[Dataset entries]

Start of Block

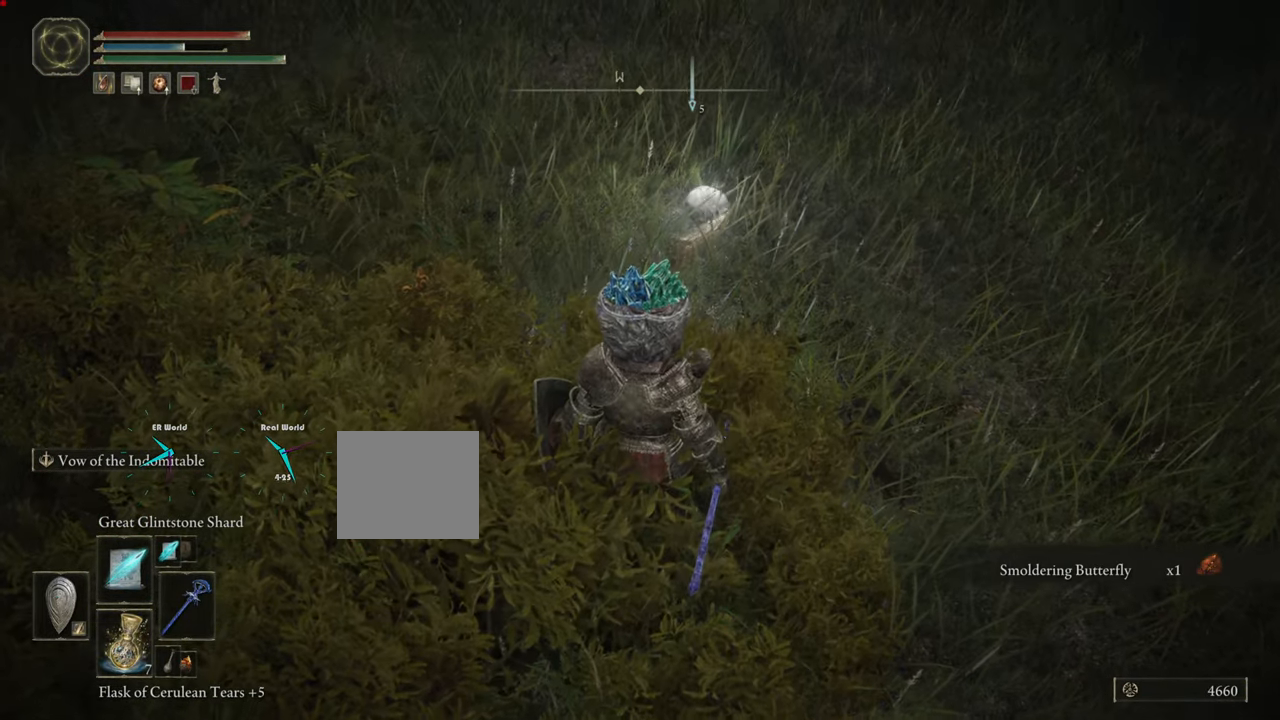
{"buttons": ["CIRCLE"], "left_stick": "up", "right_stick": "center", "events": [[434, "CIRCLE", "down"]]}
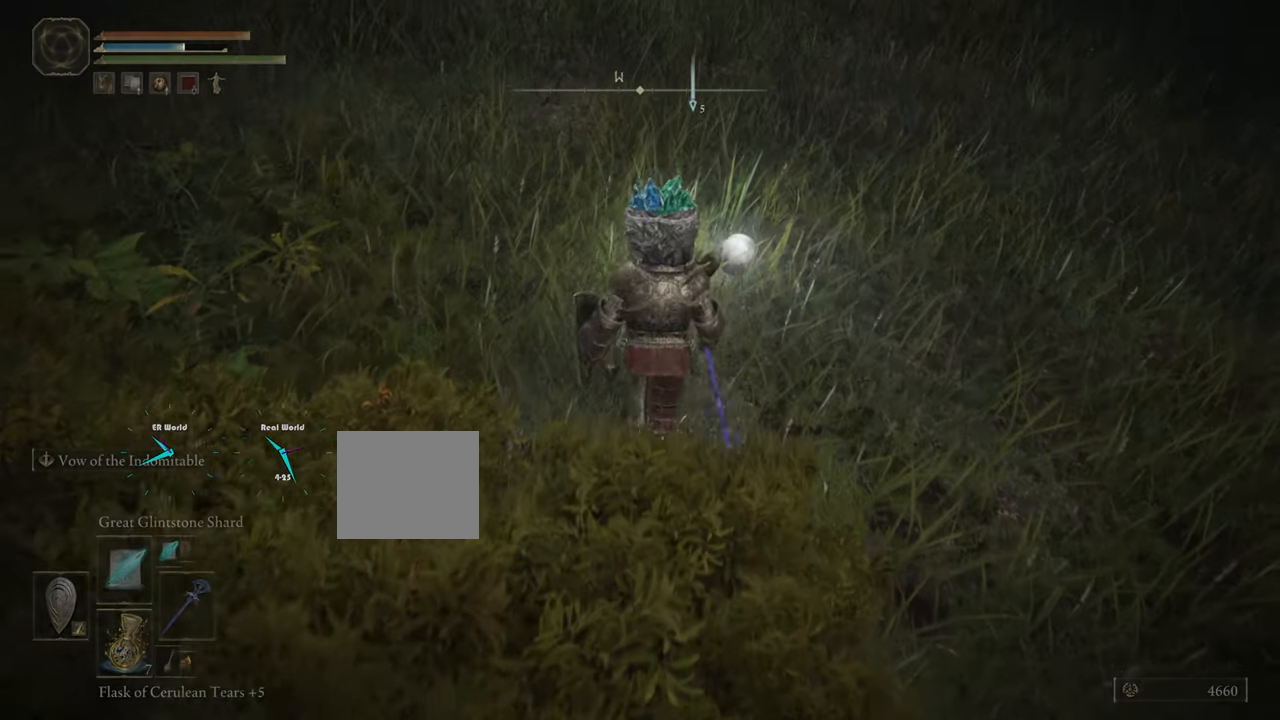
{"buttons": [], "left_stick": "up", "right_stick": "center", "events": [[16, "CIRCLE", "up"], [116, "CIRCLE", "down"], [249, "CIRCLE", "up"]]}
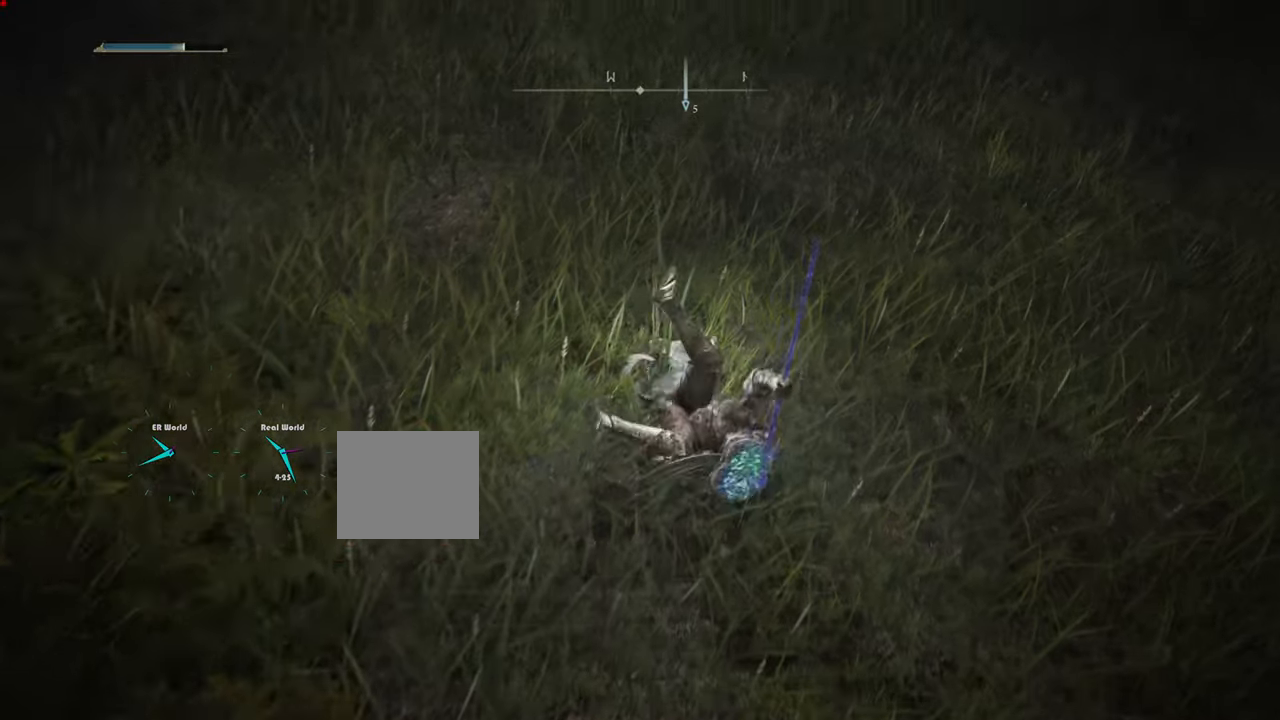
{"buttons": [], "left_stick": "center", "right_stick": "right", "events": [[67, "right_stick", "right"], [201, "left_stick", "center"]]}
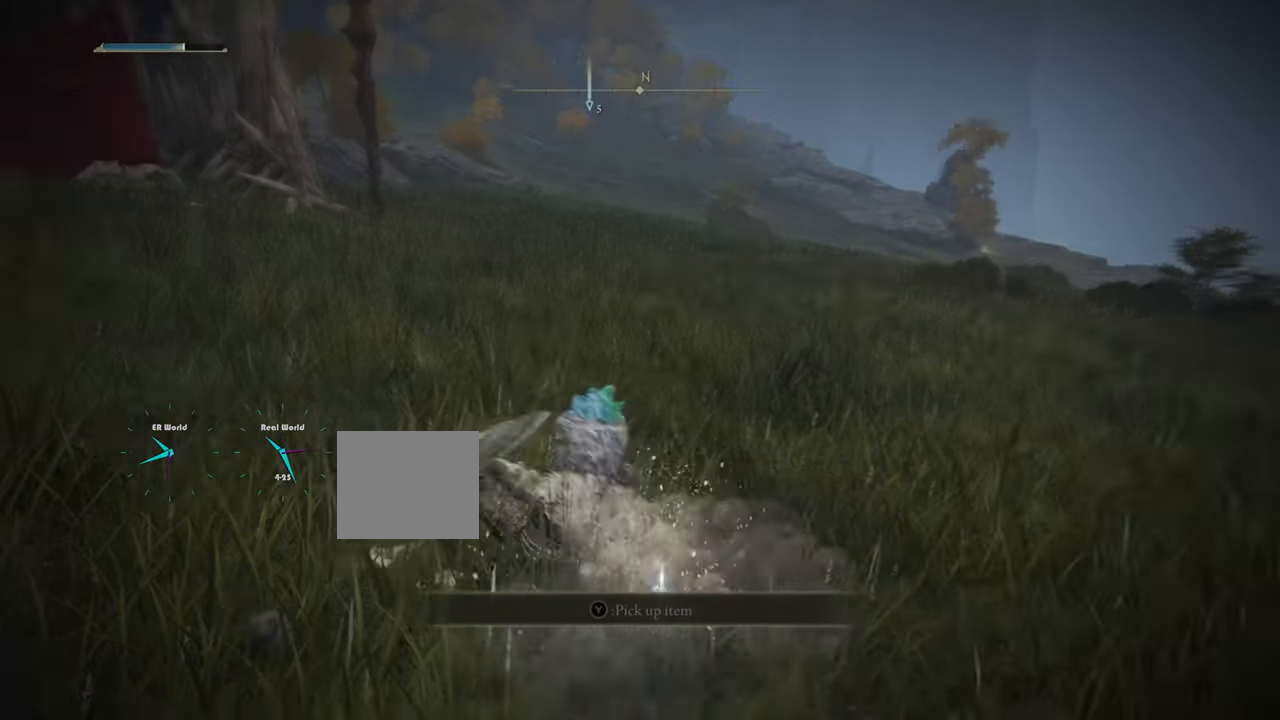
{"buttons": [], "left_stick": "up-right", "right_stick": "right", "events": [[50, "right_stick", "center"], [83, "left_stick", "down-left"], [217, "left_stick", "down"], [217, "right_stick", "right"], [467, "left_stick", "up-right"]]}
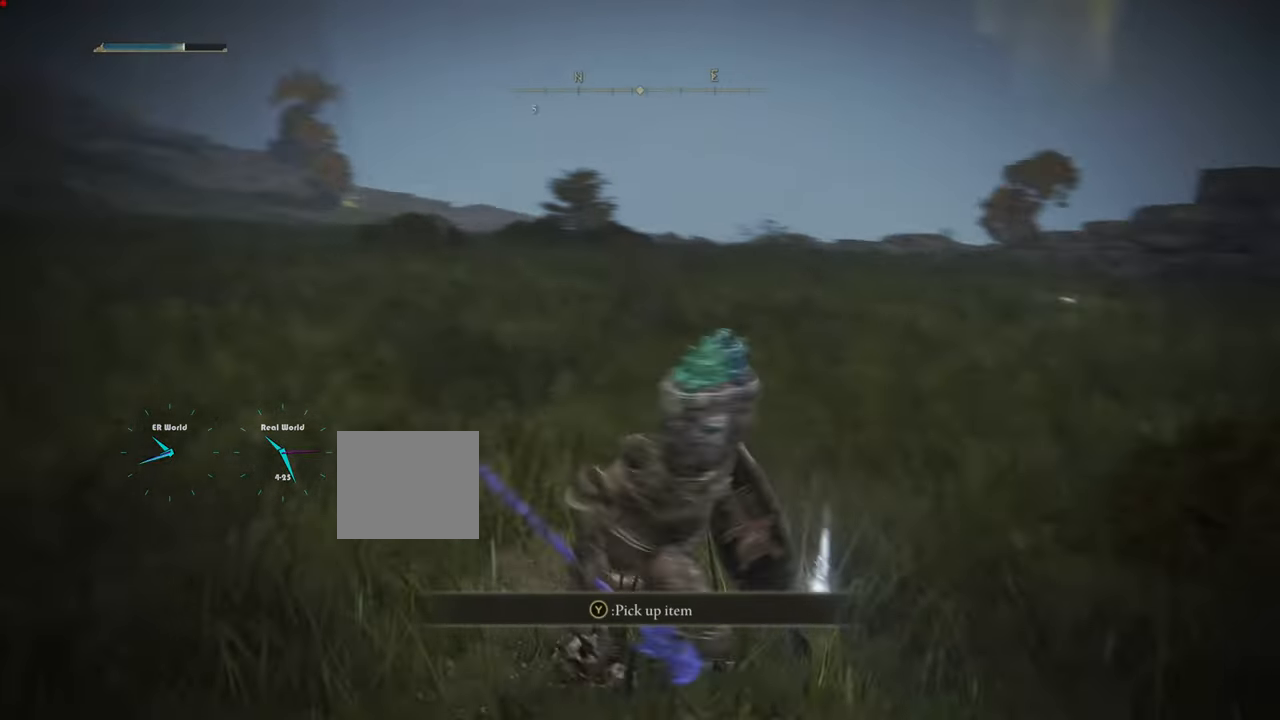
{"buttons": ["TRIANGLE"], "left_stick": "up", "right_stick": "center", "events": [[134, "left_stick", "center"], [134, "right_stick", "center"], [301, "left_stick", "right"], [351, "left_stick", "up-right"], [451, "TRIANGLE", "down"], [451, "left_stick", "up"]]}
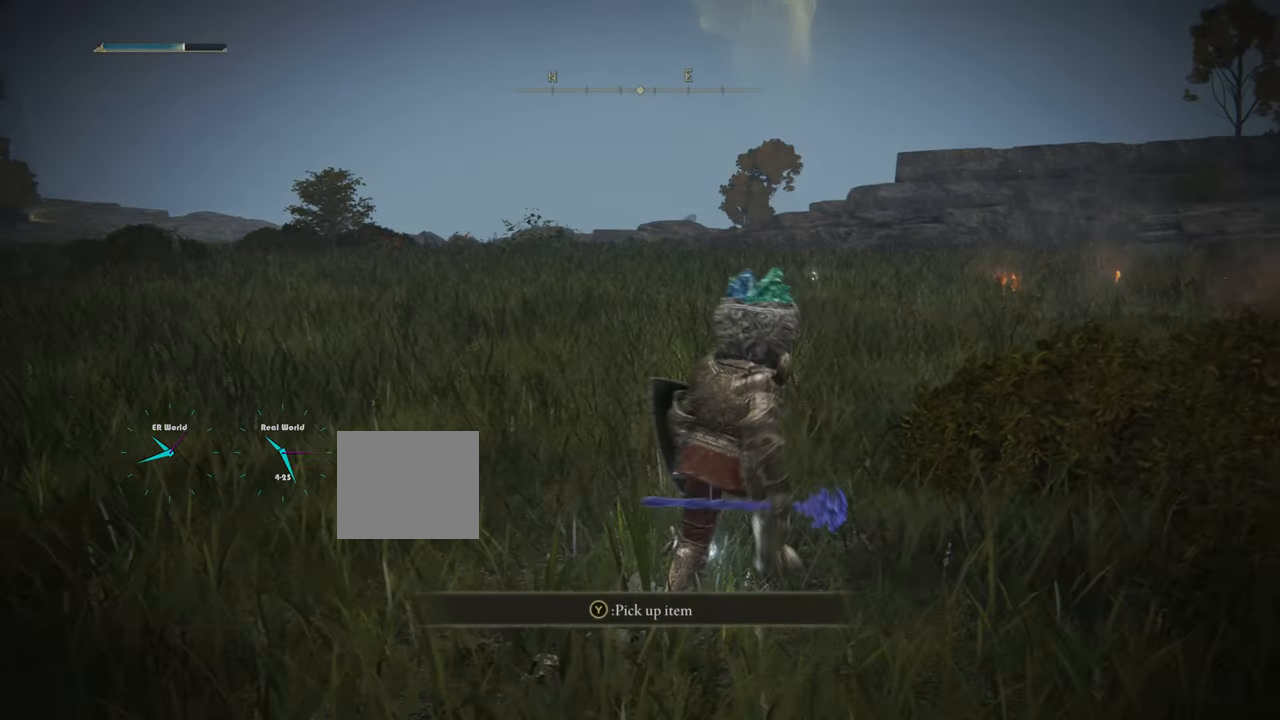
{"buttons": [], "left_stick": "up", "right_stick": "right", "events": [[33, "TRIANGLE", "up"], [83, "TRIANGLE", "down"], [233, "TRIANGLE", "up"], [233, "left_stick", "up-right"], [467, "right_stick", "right"], [500, "left_stick", "up"]]}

End of Block

__REQUIREMENT__
The response consists of the lines above that contain "center".

__OUTPUT__
{"buttons": ["CIRCLE"], "left_stick": "up", "right_stick": "center", "events": [[434, "CIRCLE", "down"]]}
{"buttons": [], "left_stick": "up", "right_stick": "center", "events": [[16, "CIRCLE", "up"], [116, "CIRCLE", "down"], [249, "CIRCLE", "up"]]}
{"buttons": [], "left_stick": "center", "right_stick": "right", "events": [[67, "right_stick", "right"], [201, "left_stick", "center"]]}
{"buttons": [], "left_stick": "up-right", "right_stick": "right", "events": [[50, "right_stick", "center"], [83, "left_stick", "down-left"], [217, "left_stick", "down"], [217, "right_stick", "right"], [467, "left_stick", "up-right"]]}
{"buttons": ["TRIANGLE"], "left_stick": "up", "right_stick": "center", "events": [[134, "left_stick", "center"], [134, "right_stick", "center"], [301, "left_stick", "right"], [351, "left_stick", "up-right"], [451, "TRIANGLE", "down"], [451, "left_stick", "up"]]}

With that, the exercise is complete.